- Task brief
Can you output, unchanged, everything from the line containing "right shoulder: (773, 317, -13)" down to the line containing "right wrist: (752, 417, 12)", both lines included, with the pictures left out?

[Data entries]

- - - - -

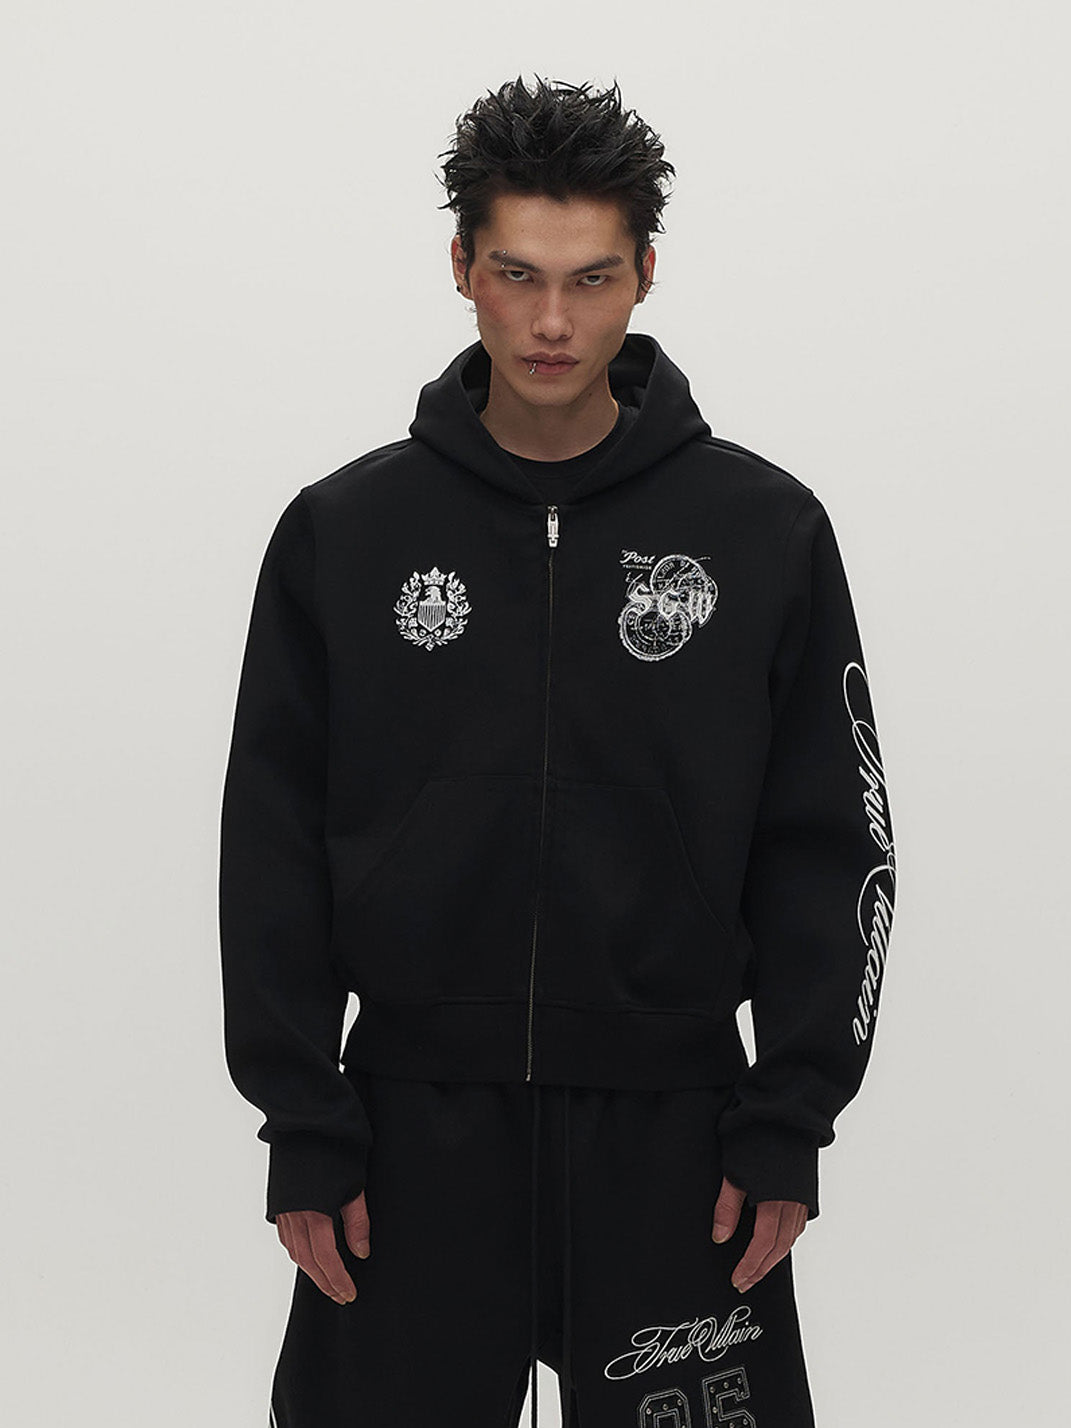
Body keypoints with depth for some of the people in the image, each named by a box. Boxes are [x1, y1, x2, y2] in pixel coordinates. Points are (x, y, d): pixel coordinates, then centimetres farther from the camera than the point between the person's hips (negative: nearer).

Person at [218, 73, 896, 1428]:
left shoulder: (765, 529, 1)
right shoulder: (344, 531, 2)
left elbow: (832, 845, 3)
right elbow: (272, 848, 4)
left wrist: (793, 1122, -3)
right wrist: (302, 1128, -1)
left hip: (674, 1123, 0)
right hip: (417, 1123, 1)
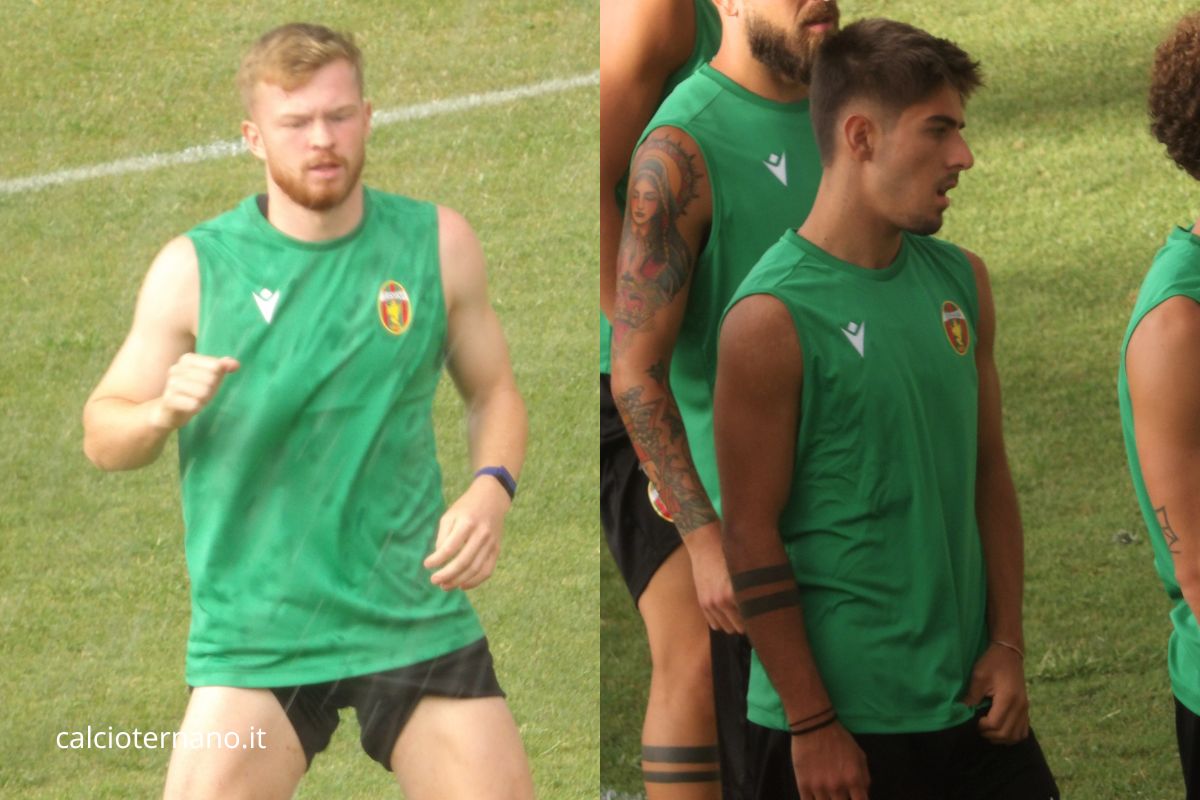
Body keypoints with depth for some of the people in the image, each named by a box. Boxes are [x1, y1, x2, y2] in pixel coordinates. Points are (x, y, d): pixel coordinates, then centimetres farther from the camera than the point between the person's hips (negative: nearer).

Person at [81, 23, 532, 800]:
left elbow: (493, 390, 14)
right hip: (253, 639, -2)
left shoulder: (438, 243, 1)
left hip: (418, 617, 2)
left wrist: (492, 488, -6)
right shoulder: (195, 269, -4)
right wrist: (166, 411, -19)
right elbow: (101, 435, 3)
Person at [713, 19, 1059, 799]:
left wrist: (1007, 646, 4)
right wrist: (812, 725, -13)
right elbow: (751, 538, -13)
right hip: (842, 723, -6)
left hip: (971, 701, 6)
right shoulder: (773, 317, -13)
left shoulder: (962, 282, 7)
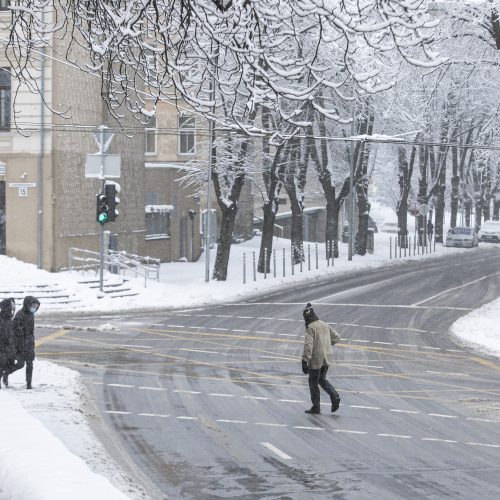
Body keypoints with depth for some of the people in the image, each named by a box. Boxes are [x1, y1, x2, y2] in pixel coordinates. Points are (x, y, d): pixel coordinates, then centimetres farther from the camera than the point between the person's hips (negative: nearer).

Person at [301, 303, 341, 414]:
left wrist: (304, 362, -24)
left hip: (315, 360, -7)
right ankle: (334, 396, -2)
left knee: (313, 382, 6)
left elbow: (308, 345, -23)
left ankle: (316, 407, 9)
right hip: (326, 359, 7)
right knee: (322, 380, 20)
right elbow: (336, 337, 16)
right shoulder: (325, 325, 8)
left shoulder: (310, 328, -15)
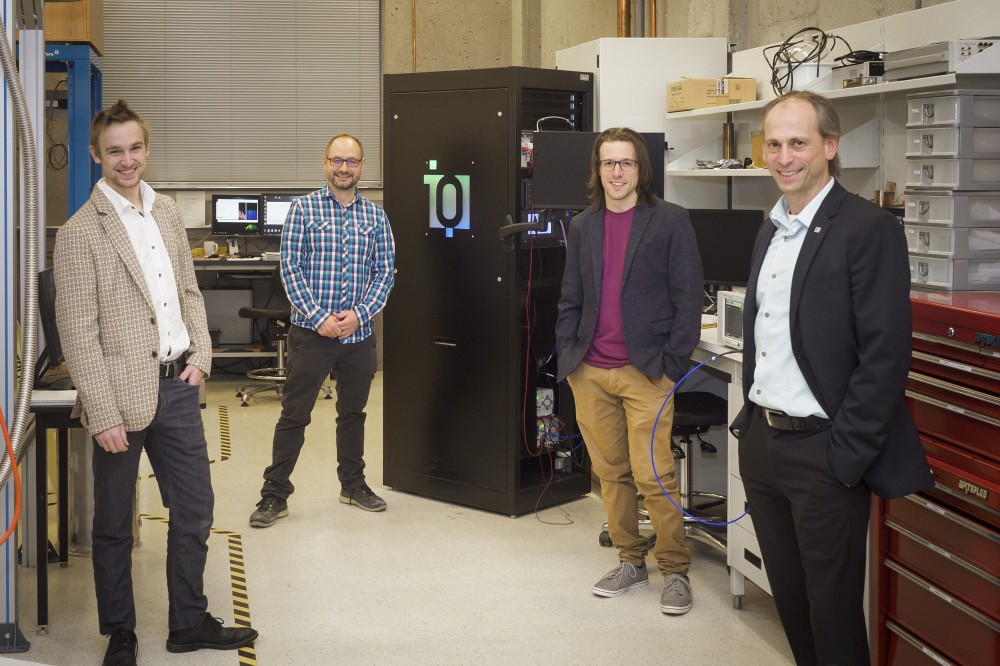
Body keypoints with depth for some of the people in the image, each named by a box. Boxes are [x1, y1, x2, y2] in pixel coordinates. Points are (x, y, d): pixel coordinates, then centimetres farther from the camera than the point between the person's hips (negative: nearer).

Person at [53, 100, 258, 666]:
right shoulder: (80, 232, -11)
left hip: (177, 387, 6)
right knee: (115, 525, 9)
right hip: (123, 393, -6)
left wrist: (201, 355, 4)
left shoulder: (168, 212, 8)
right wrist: (103, 415, -16)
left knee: (195, 512, 14)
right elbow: (78, 331, -13)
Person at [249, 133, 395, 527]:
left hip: (359, 332, 3)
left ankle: (353, 485, 30)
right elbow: (291, 267, -7)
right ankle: (275, 495, 7)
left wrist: (359, 314, -10)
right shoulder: (304, 209, -1)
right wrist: (319, 318, -14)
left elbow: (384, 272, 5)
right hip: (311, 331, -3)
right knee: (294, 414, 0)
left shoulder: (375, 216, 8)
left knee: (353, 413, 16)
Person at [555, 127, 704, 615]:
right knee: (610, 473, 10)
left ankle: (675, 570, 8)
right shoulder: (583, 227, 13)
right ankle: (630, 561, 24)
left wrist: (672, 365, -9)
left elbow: (688, 299, -4)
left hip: (646, 373, -5)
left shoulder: (670, 221, -2)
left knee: (654, 476, -6)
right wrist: (568, 358, 6)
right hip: (591, 373, 5)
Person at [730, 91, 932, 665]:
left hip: (823, 452, -7)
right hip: (762, 441, 7)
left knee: (833, 607, 5)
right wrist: (752, 417, 12)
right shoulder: (771, 232, 12)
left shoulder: (869, 229, -13)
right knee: (789, 596, 17)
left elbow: (885, 354, -17)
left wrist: (846, 457, -18)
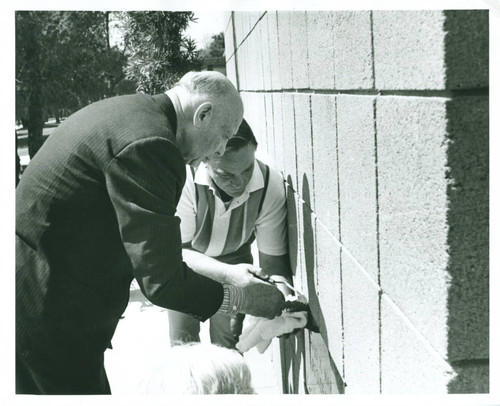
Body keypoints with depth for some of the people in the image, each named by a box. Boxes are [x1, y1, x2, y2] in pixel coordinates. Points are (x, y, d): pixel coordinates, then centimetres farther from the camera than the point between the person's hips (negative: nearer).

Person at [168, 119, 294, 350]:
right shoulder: (185, 177, -36)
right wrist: (227, 273, -41)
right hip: (185, 264, -1)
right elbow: (177, 250, -27)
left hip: (235, 261, 1)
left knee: (227, 349, 4)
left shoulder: (271, 186, -30)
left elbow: (273, 260, -21)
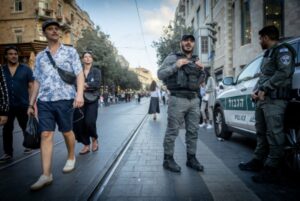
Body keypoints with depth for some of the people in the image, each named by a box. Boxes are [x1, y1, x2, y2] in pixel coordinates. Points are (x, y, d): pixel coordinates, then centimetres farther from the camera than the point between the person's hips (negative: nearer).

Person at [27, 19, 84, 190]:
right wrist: (31, 104, 14)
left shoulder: (70, 52, 6)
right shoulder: (40, 56, 16)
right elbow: (37, 81, 17)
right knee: (46, 135, -2)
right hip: (44, 101, 3)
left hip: (64, 99, -3)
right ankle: (46, 175, 2)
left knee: (67, 132, 9)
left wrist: (80, 93, -19)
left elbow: (79, 74, -3)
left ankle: (71, 158, 34)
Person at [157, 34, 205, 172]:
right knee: (172, 131, -2)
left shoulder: (196, 60, 20)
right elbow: (160, 74, -4)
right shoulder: (172, 57, 3)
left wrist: (202, 70, 5)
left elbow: (201, 80, 25)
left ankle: (191, 158, 22)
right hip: (178, 99, -6)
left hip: (194, 100, 6)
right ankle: (168, 159, 8)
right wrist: (175, 66, -14)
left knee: (193, 131, 10)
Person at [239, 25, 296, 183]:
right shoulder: (268, 54, 27)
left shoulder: (283, 50, -1)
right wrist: (256, 90, 8)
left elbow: (284, 72, -16)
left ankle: (271, 170, -4)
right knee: (261, 133, 13)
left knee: (274, 134, -8)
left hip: (274, 99, -9)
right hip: (261, 99, 9)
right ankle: (258, 161, 22)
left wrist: (264, 89, -15)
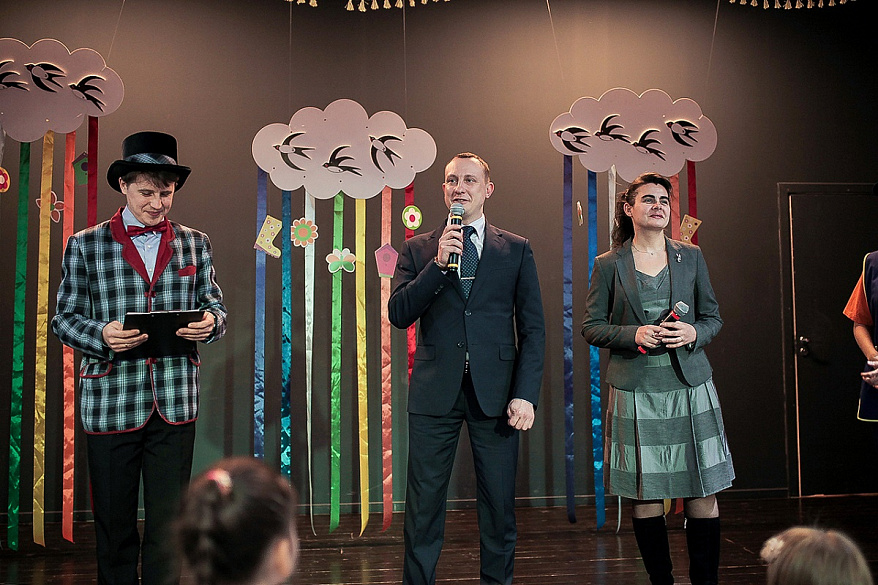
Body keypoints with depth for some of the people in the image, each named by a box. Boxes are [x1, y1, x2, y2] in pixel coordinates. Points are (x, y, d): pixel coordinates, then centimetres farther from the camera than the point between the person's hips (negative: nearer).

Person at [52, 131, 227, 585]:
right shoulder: (86, 246, 3)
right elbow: (65, 319, 4)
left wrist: (210, 323, -10)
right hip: (110, 404, -1)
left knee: (169, 526, 5)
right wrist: (103, 335, -17)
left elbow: (213, 305, 14)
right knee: (114, 525, 9)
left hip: (175, 405, 1)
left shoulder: (194, 244, 10)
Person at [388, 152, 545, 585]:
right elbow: (397, 314, -3)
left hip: (494, 393, 0)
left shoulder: (516, 250, 7)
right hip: (435, 391, 0)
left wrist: (525, 395, -5)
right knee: (423, 506, 5)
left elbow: (533, 329, 4)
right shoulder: (417, 250, 8)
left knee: (499, 507, 7)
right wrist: (438, 264, -13)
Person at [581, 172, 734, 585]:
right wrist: (635, 334, -13)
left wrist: (693, 332, -9)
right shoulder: (608, 264, 4)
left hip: (688, 385, 2)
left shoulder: (691, 257, 10)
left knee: (702, 493, 1)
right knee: (645, 495, 3)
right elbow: (591, 326, 3)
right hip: (635, 392, -1)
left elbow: (713, 318, 13)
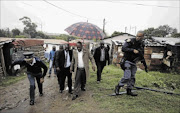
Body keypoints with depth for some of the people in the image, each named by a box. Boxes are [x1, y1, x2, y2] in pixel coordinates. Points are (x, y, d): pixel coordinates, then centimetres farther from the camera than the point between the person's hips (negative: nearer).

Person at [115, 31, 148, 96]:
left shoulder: (141, 45, 9)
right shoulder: (131, 41, -11)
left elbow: (141, 56, 17)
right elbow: (123, 48, -22)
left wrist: (145, 65, 17)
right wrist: (133, 50, -30)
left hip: (133, 63, 7)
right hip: (127, 61, -7)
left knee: (132, 77, 8)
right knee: (127, 77, -12)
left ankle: (129, 91, 19)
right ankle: (118, 87, 7)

- - - - -

- Written reply
right shoulder: (773, 317, -13)
left shoulder: (962, 282, 7)
Body keypoints with depth for some of the people in the image, each named by a box. Boxes are [x1, y1, x2, y2] in pixel coordinates. Points are (x, y, d): pixel coordinates, then centimetres farther from the camera than the point between the person's hips (negative: nearer).

Person at [301, 303, 341, 414]:
left wrist: (304, 362, -24)
left hip: (315, 360, -7)
right ankle: (334, 396, -2)
left knee: (313, 382, 6)
left elbow: (308, 345, -23)
left ankle: (316, 407, 9)
right hip: (326, 359, 7)
right knee: (322, 380, 20)
right elbow: (336, 337, 16)
right shoulder: (325, 325, 8)
left shoulder: (310, 328, -15)
Body keypoints with depth for some of the people in the image, each named by a box. Boxes are [x1, y1, x2, y2] in pixel coordinates. Points are (x, y, d): pixel coordinates, then centimetres farther from the camera than the point between the person's hips (negative: nearer).

Person at [53, 100, 258, 666]:
right shoulder: (80, 232, -11)
left hip: (177, 387, 6)
right knee: (115, 525, 9)
right hip: (123, 393, -6)
left wrist: (201, 355, 4)
left shoulder: (168, 212, 8)
right wrist: (103, 415, -16)
left knee: (195, 512, 14)
right elbow: (78, 331, -13)
Person at [249, 133, 395, 527]:
left hip: (359, 332, 3)
left ankle: (353, 485, 30)
right elbow: (291, 267, -7)
right ankle: (275, 495, 7)
left wrist: (359, 314, -10)
right shoulder: (304, 209, -1)
right wrist: (319, 318, -14)
left elbow: (384, 272, 5)
right hip: (311, 331, -3)
right knee: (294, 414, 0)
left shoulder: (375, 216, 8)
left knee: (353, 413, 16)
Person at [555, 127, 704, 615]:
right knee: (610, 473, 10)
left ankle: (675, 570, 8)
right shoulder: (583, 227, 13)
right ankle: (630, 561, 24)
left wrist: (672, 365, -9)
left elbow: (688, 299, -4)
left hip: (646, 373, -5)
left shoulder: (670, 221, -2)
left knee: (654, 476, -6)
right wrist: (568, 358, 6)
right hip: (591, 373, 5)
Person at [730, 91, 932, 665]:
left hip: (823, 452, -7)
right hip: (762, 441, 7)
left knee: (833, 607, 5)
right wrist: (752, 417, 12)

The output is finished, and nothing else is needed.